* **Page extract**:
-------------------------
Initialize pipeline task.

May be overridden with no arguments. Will be called after any config.Property attributes are set and after ‘input’ and ‘requires’ keys are set up.

process(data)[source]

Create a mask that indicates outlier beamformed visibilities.

Parameters:: data (FormedBeam, FormedBeamHA, or RingMap) – Beamformed visibilities.
Returns:: out – Container with a boolean mask where True indicates outlier beamformed visibilities.
Return type:: FormedBeamMask, FormedBeamHAMask, or RingMapMask

class draco.analysis.flagging.GeneralCombineMasks[source]

Bases: SingleTask

Combine multiple masks using a user-specified logical expression.

The input is a list of containers with mask datasets. Each mask is assigned a variable name (A, B, C, …, Z) in the order they appear. The logical combination is defined using a Python expression involving those variables.

For example, if masks = [m1, m2], then the expression “A & ~B” would keep values that are masked in m1 and not in m2.

expression

A Python expression combining the mask variables. Variables must be uppercase letters A, B, …, matching the order of the input masks. The expression must evaluate to a boolean array of the same shape.

Type:: str

Initialize pipeline task.

May be overridden with no arguments. Will be called after any config.Property attributes are set and after ‘input’ and ‘requires’ keys are set up.

process(masks: list[ContainerBase])[source]

Combine the given list of masks using the logical expression.

Parameters:: masks (list of containers.ContainerBase) – A list of containers with a mask dataset, all of the same type and shape.
Returns:: combined_mask – A new container of the same type with the result of the logical combination.
Return type:: containers.ContainerBase

class draco.analysis.flagging.GeneralCombineTapers[source]

Bases: GeneralCombineMasks

Combine multiple taper functions using a user-defined expression.

This is a subclass of GeneralCombineMasks that operates on the taper dataset rather than mask. Each input taper is assigned a variable (A, B, C, …, Z) in the order they appear. The combination is defined by the expression property, which is evaluated using standard Python syntax.

For example, an expression like “A * B” multiplies two taper functions elementwise.

expression

A Python expression combining the taper datasets from each input container using variable names A, B, etc.

Type:: str

Initialize pipeline task.

May be overridden with no arguments. Will be called after any config.Property attributes are set and after ‘input’ and ‘requires’ keys are set up.

class draco.analysis.flagging.InterpolateRFIMaskNearest[source]

Bases: SingleTask

Align the time axis of an RFI mask to a target data stream.

This task adjusts the time axis of an RFI mask to match the time axis of a target dataset such as a TimeStream or SystemSensitivity. This is useful when the original mask and the target data stream do not have exactly matching time axes.

The alignment is performed using nearest-interpolation in time, and the RFI mask is expanded along the time axis based on its spread_size to ensure conservative flagging.

spread_size

Time spreading factor for conservative flagging. Each flagged time sample is expanded to neighboring target time values that fall within spread_size times the time resolution of the input mask. If the time axes of the input mask and target align exactly, spreading is automatically disabled by setting this to zero. Default is 1.0.
-------------------------
* **Supplied material**:

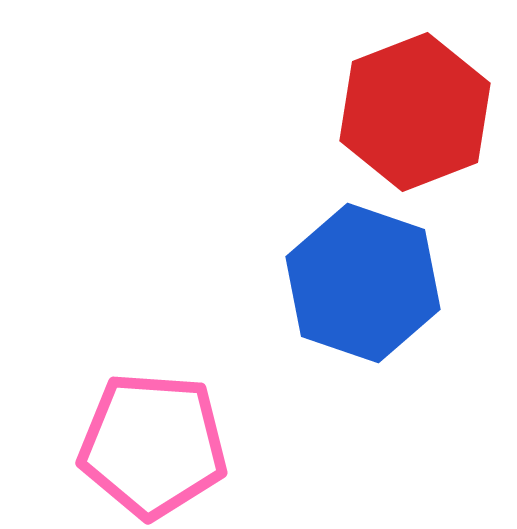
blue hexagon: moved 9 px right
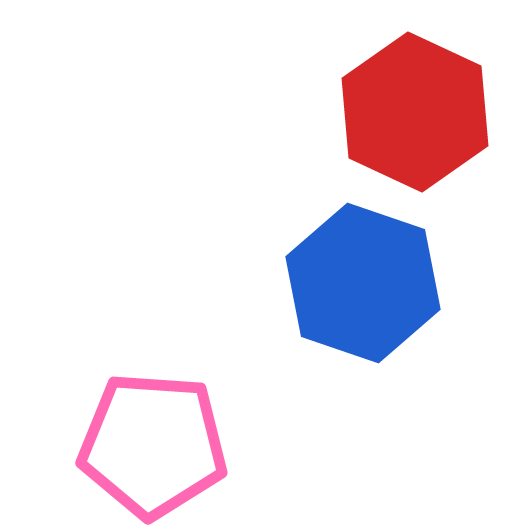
red hexagon: rotated 14 degrees counterclockwise
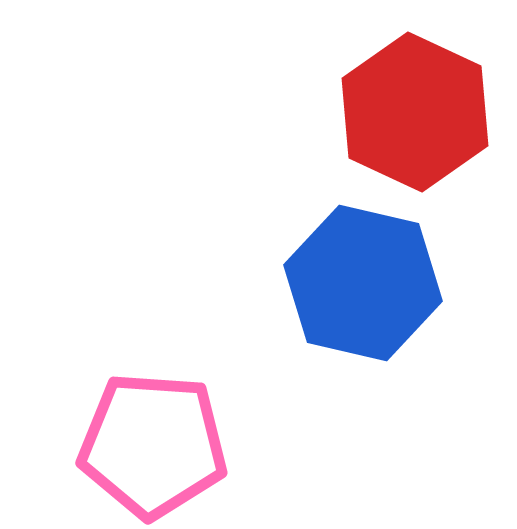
blue hexagon: rotated 6 degrees counterclockwise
-------------------------
* **What you need to do**:
1 – From the draco flagging documentation above, reproduce word for word the passage that begins at the words "Parameters:: masks (list" and stops after the words "the logical combination.".
2 – Answer these questions using the draco flagging documentation above:
(a) Which class is listed as the base of GeneralCombineTapers?
(b) What does the expression "A * B" do with two taper functions?
(c) What is the default value of spread_size?
3 – Pick up the draco flagging documentation after its last sentence and write the next part in the same style.

* **Outputs in order**:
1 –
Parameters:: masks (list of containers.ContainerBase) – A list of containers with a mask dataset, all of the same type and shape.
Returns:: combined_mask – A new container of the same type with the result of the logical combination.

2 –
(a) GeneralCombineMasks
(b) It multiplies the two taper functions elementwise.
(c) 1.0

3 –
Type:: float

Initialize pipeline task.

May be overridden with no arguments. Will be called after any config.Property attributes are set and after ‘input’ and ‘requires’ keys are set up.

process(rfimask)[source]

Align the RFI mask’s time axis to match the target dataset.

Parameters:: rfimask (containers.LocalizedRFIMask or containers.RFIMask) – The original RFI mask to be realigned.
Returns:: out – The RFI mask with its time axis aligned to the reference time axis.
Return type:: containers.RFIMask or containers.LocalizedRFIMask

setup(tstream)[source]

Set the target time axis from the data container.

This sets the reference time axis to which the RFI mask will be aligned.

Parameters:: tstream (containers.TimeStream, SystemSensitivity, etc.) – A time-like data container that provides the target time axis.

class draco.analysis.flagging.MaskBadGains[source]

Bases: SingleTask

Get a mask of regions with bad gain.

Assumes that bad gains are set to 1.

Initialize pipeline task.

May be overridden with no arguments. Will be called after any config.Property attributes are set and after ‘input’ and ‘requires’ keys are set up.

process(data)[source]

Generate a time-freq mask.

Parameters:: data (andata.Corrdata or container.ContainerBase with a gain dataset) – Data containing the gains to be flagged. Must have a gain dataset.
Returns:: mask – Time-freq mask
Return type:: RFIMask container

class draco.analysis.flagging.MaskBaselines[source]

Bases: SingleTask

Mask out baselines from a dataset.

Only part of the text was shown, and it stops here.